### Vorliegender Text
- - - -

Deswegen bemüht sich Klepper auch gar nicht erst um Aids-Aufklärung. Gestrichen sind in der Opernfassung eh schon die Bezüge zur US-amerikanischen Politik. Dass die einzige historisch verbürgte Figur des Stücks, der schwule Schwulenhasser und Polit-Rechtsaußen Roy Cohn, nicht nur skrupelloser Anwalt der McCarthy-Ära, sondern auch Mentor Donald Trumps war, wird nicht ausgeweidet. Dafür sehr genau auf die Gefühle der sich ver- und entliebenden Paare geschaut.

Klar, die Szenerie ist Amerika. Wolken ziehen über eine Wüstenlandschaft, Außenbezirke einer mit Skyline prunkenden Stadt zeichnen sich ab, ein Highway führt ins Nichts.

Die Grundkonstellation der Handlung ist schnell entfaltet. Louis liebt Prior schon ganz lange, jetzt aber auch Joseph. Also verlässt Louis seinen HIV-positiven Lebenspartner, weil er die Verantwortung nicht erträgt, ihn bis in den Tod zu betreuen. Die leidenschaftliche neue Beziehung ist ebenfalls problematisch, der junge Anwalt Joseph kämpft als Mormone mit seinem Coming-out als Homosexueller. Gleichzeitig aber auch mit Cohn als neuem Arbeitgeber, der um den Erhalt seines politischen Einflusses und die Anerkennung seiner Aids-Erkrankung als Leberkrebs buhlt. Josephs vernachlässigte Gattin Harper stürzt sich derweil in Drogenräusche – vor lauter Sehnsucht nach Sex und spießbürgerlich korrekter Eheanmutung.

Alle verlieren einander zunehmend in einen Taumel aus Liebe, Hass, karrieregeiler oder religiös motivierter Verlogenheit. Dank Drehbühneneinsatz können die rasant wechselnden Szenenskizzen elegant ineinandergeblendet werden zu einem kleinteiligen Handlungsmosaik, in dem alle Figuren irgendwie zusammenhängen.

Den holzschnittartig überzeichneten Charakteren widmet sich das Ensemble mit sanfter Präzision – rühren wollend mit den dramatischen Gesanglinien, emotional sachlich in den rhythmisch deklamierten, dank Mikroport-Unterstützung von der Musik nie überformten Dialogen, da zeigen sich die durchweg überzeugenden Sänger auch als richtig gute Schauspieler.

Eine intelligente, gefühlssatte, Pop-moderne Oper gegen Hysterie und Ohnmacht den Viren der Welt gegenüber

Das Politische gestrichen, das Private ausgearbeitet, bleibt noch das Poetische. Prior wird von einem Engel heimgesucht. Feuer flammt auf, eine ein Hochhaus darstellende Stellwand fällt um, damit die Zuschauer an 9/11 denken. Eine Zäsur. Zeitenwende. Cliffhanger.

Anschließend sieht der Spielplatz wie ein Sperrmüllplatz aus. Der geflügelte Bote erklärt in Opern-Diva-Manier mit himmelhoch geschraubten Koloraturen, Prior sei als prophetisches Sprachrohr auserkoren und solle mal eben die Welt vor Viren und einem unerbittlich verhängnisvollen Fortschrittsglauben retten, weil Gott sich längst nicht mehr dafür interessiert. Prior aber weigert sich, das Rad der Geschichte zurückzudrehen. Setzt auf das Weitergehen aus der Krise.

- - - -

### Textauszüge der einzelnen Seiten

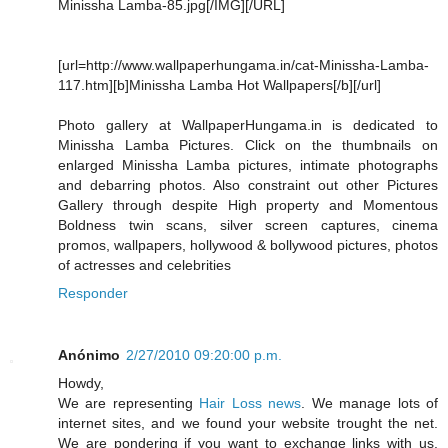
Minissha Lamba-85.jpg[/IMG][/URL]
[url=http://www.wallpaperhungama.in/cat-Minissha-Lamba-
117.htm][b]Minissha Lamba Hot Wallpapers[/b][/url]
Photo gallery at WallpaperHungama.in is dedicated to
Minissha Lamba Pictures. Click on the thumbnails on
enlarged Minissha Lamba pictures, intimate photographs
and debarring photos. Also constraint out other Pictures
Gallery through despite High property and Momentous
Boldness twin scans, silver screen captures, cinema
promos, wallpapers, hollywood & bollywood pictures, photos
of actresses and celebrities
Responder
Anónimo
2/27/2010 09:20:00 p.m.
Howdy,
We are representing
Hair Loss news
. We manage lots of
internet sites, and we found your website trought the net.
We are pondering if you want to exchange links with us.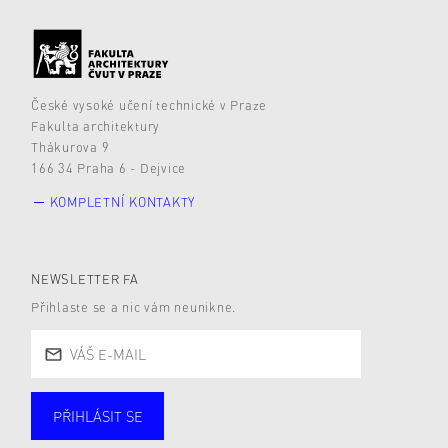
České vysoké učení technické v Praze
Fakulta architektury
Thákurova 9
166 34 Praha 6 - Dejvice
KOMPLETNÍ KONTAKTY
NEWSLETTER FA
Přihlaste se a nic vám neunikne.
PŘIHLÁSIT SE
Studující
Zaměstnané
Alumni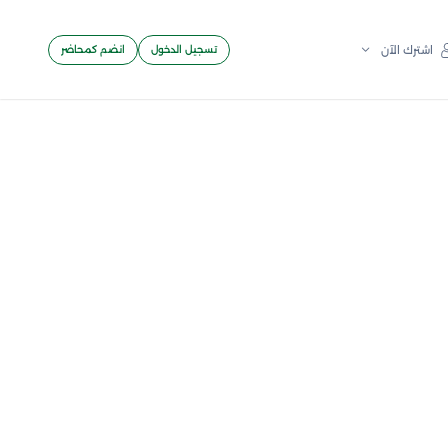
تسجيل الدخول
انضم كمحاضر
اشترك الآن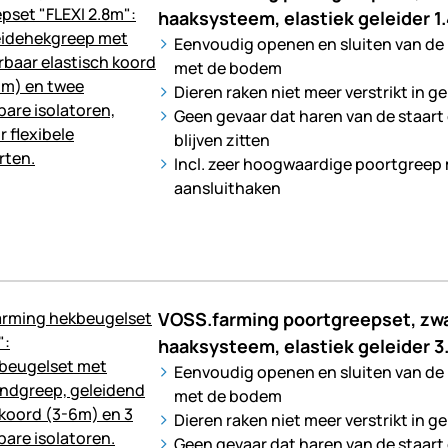
haaksysteem, elastiek geleider 1
Eenvoudig openen en sluiten van de
met de bodem
Dieren raken niet meer verstrikt in g
Geen gevaar dat haren van de staart
blijven zitten
Incl. zeer hoogwaardige poortgreep
aansluithaken
VOSS.farming poortgreepset, zw
haaksysteem, elastiek geleider 3
Eenvoudig openen en sluiten van de
met de bodem
Dieren raken niet meer verstrikt in g
Geen gevaar dat haren van de staart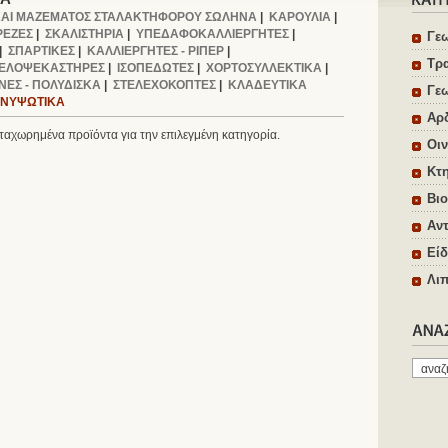
ΑΙ ΜΑΖΕΜΑΤΟΣ ΣΤΑΛΑΚΤΗΦΟΡΟΥ ΣΩΛΗΝΑ
|
ΚΑΡΟΥΛΙΑ
|
ΡΕΖΕΣ
|
ΣΚΑΛΙΣΤΗΡΙΑ
|
ΥΠΕΔΑΦΟΚΑΛΛΙΕΡΓΗΤΕΣ
|
Γε
|
ΣΠΑΡΤΙΚΕΣ
|
ΚΑΛΛΙΕΡΓΗΤΕΣ - ΡΙΠΕΡ
|
Τρ
ΕΛΟΨΕΚΑΣΤΗΡΕΣ
|
ΙΣΟΠΕΔΩΤΕΣ
|
ΧΟΡΤΟΣΥΛΛΕΚΤΙΚΑ
|
ΝΕΣ - ΠΟΛΥΔΙΣΚΑ
|
ΣΤΕΛΕΧΟΚΟΠΤΕΣ
|
ΚΛΑΔΕΥΤΙΚΑ
Γε
ΑΝΥΨΩΤΙΚΑ
Αρ
αχωρημένα προϊόντα για την επιλεγμένη κατηγορία.
Οιν
Κτη
Βιο
Αντ
Είδ
Λιπ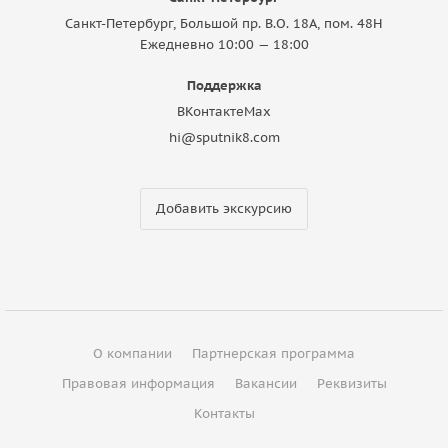
Санкт-Петербург, Большой пр. В.О. 18A, пом. 48Н
Ежедневно 10:00 — 18:00
Поддержка
ВКонтакте
Max
hi@sputnik8.com
Добавить экскурсию
О компании
Партнерская программа
Правовая информация
Вакансии
Реквизиты
Контакты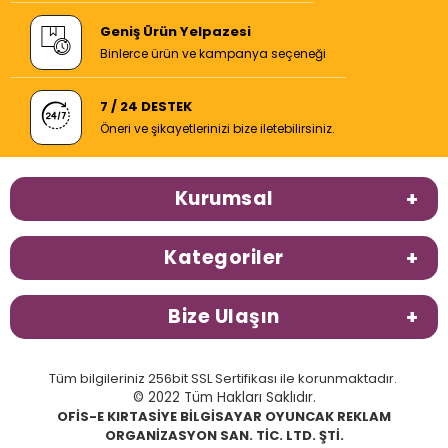
Geniş Ürün Yelpazesi
Binlerce ürün ve kampanya seçeneği
7 / 24 DESTEK
Öneri ve şikayetlerinizi bize iletebilirsiniz.
Kurumsal
Kategoriler
Bize Ulaşın
Tüm bilgileriniz 256bit SSL Sertifikası ile korunmaktadır.
© 2022 Tüm Hakları Saklıdır.
OFİS-E KIRTASİYE BİLGİSAYAR OYUNCAK REKLAM
ORGANİZASYON SAN. TİC. LTD. ŞTİ.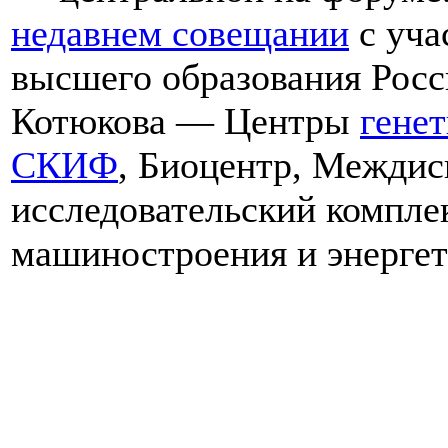
недавнем совещании
c уча
высшего образования Рос
Котюкова — Центры
гене
СКИФ
, Биоцентр, Межди
исследовательский компле
машиностроения и энергет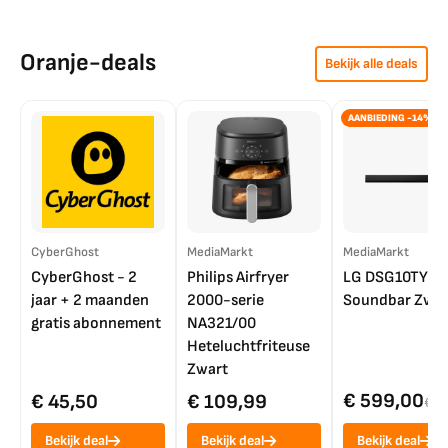
Oranje-deals
Bekijk alle deals
AANBIEDING -14%
CyberGhost
MediaMarkt
MediaMarkt
CyberGhost - 2
Philips Airfryer
LG DSG10TY
jaar + 2 maanden
2000-serie
Soundbar Zwar
gratis abonnement
NA321/00
Heteluchtfriteuse
Zwart
€ 599,00
€ 45,50
€ 109,99
€ 7
Bekijk deal
Bekijk deal
Bekijk deal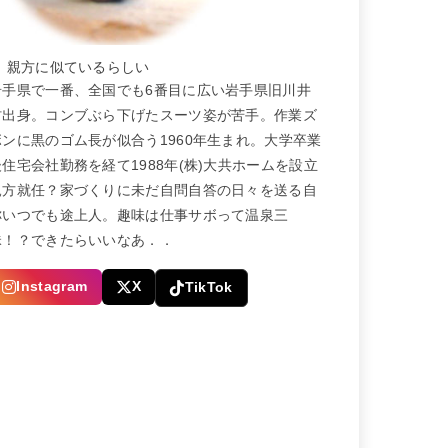
← 親方に似ているらしい
岩手県で一番、全国でも6番目に広い岩手県旧川井
村出身。コンブぶら下げたスーツ姿が苦手。作業ズ
ボンに黒のゴム長が似合う1960年生まれ。大学卒業
後住宅会社勤務を経て1988年(株)大共ホームを設立
親方就任？家づくりに未だ自問自答の日々を送る自
称いつでも途上人。趣味は仕事サボって温泉三
昧！？できたらいいなあ．．
Instagram
X
TikTok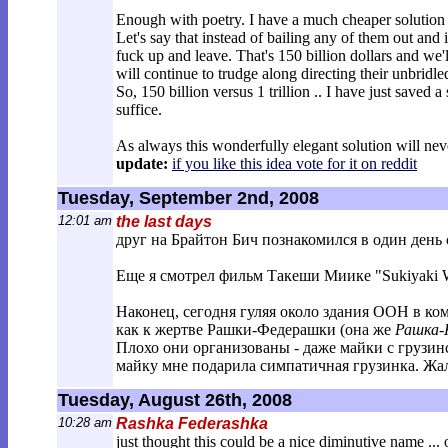
Enough with poetry. I have a much cheaper solution to
Let's say that instead of bailing any of them out an
fuck up and leave. That's 150 billion dollars and we'
will continue to trudge along directing their unbridl
So, 150 billion versus 1 trillion .. I have just saved 
suffice.
As always this wonderfully elegant solution will nev
update:
if you like this idea vote for it on reddit
Tuesday, September 2nd, 2008
12:01 am
the last days
друг на Брайтон Бич познакомился в один день
Еще я смотрел фильм Такеши Миике "Sukiyaki W
Наконец, сегодня гуляя около здания ООН в ко
как к жертве Рашки-Федерашки (она же
Рашка-
Плохо они организованы - даже майки с грузинс
майку мне подарила симпатичная грузинка. Жалк
Tuesday, August 26th, 2008
10:28 am
Rashka Federashka
just thought this could be a nice diminutive name ..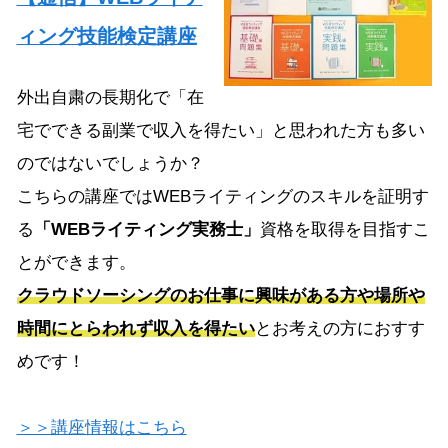
ィング技能検定講座
外出自粛の長期化で「在
宅でできる副業で収入を得たい」と思われた方も多い
のではないでしょうか？
こちらの講座ではWEBライティングのスキルを証明す
る
「WEBライティング実務士」
資格を取得を目指すこ
とができます。
クラウドソーシングのお仕事に興味がある方や場所や
時間にとらわれず収入を得たい
とお考えの方におすす
めです！
＞＞講座情報はこちら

- - - -

### Fragen
- A) Schreiben Sie aus der Opernkritik den Abschnitt zwischen „Alle verlieren einander“ und „Figuren irgendwie zusammenhängen.“ einschließlich wortgetreu ab.
- B) Warum verlässt Louis laut der Opernkritik seinen HIV-positiven Lebenspartner?

### Antworten
- A)
Alle verlieren einander zunehmend in einen Taumel aus Liebe, Hass, karrieregeiler oder religiös motivierter Verlogenheit. Dank Drehbühneneinsatz können die rasant wechselnden Szenenskizzen elegant ineinandergeblendet werden zu einem kleinteiligen Handlungsmosaik, in dem alle Figuren irgendwie zusammenhängen.

- B) Er erträgt die Verantwortung nicht, ihn bis in den Tod zu betreuen.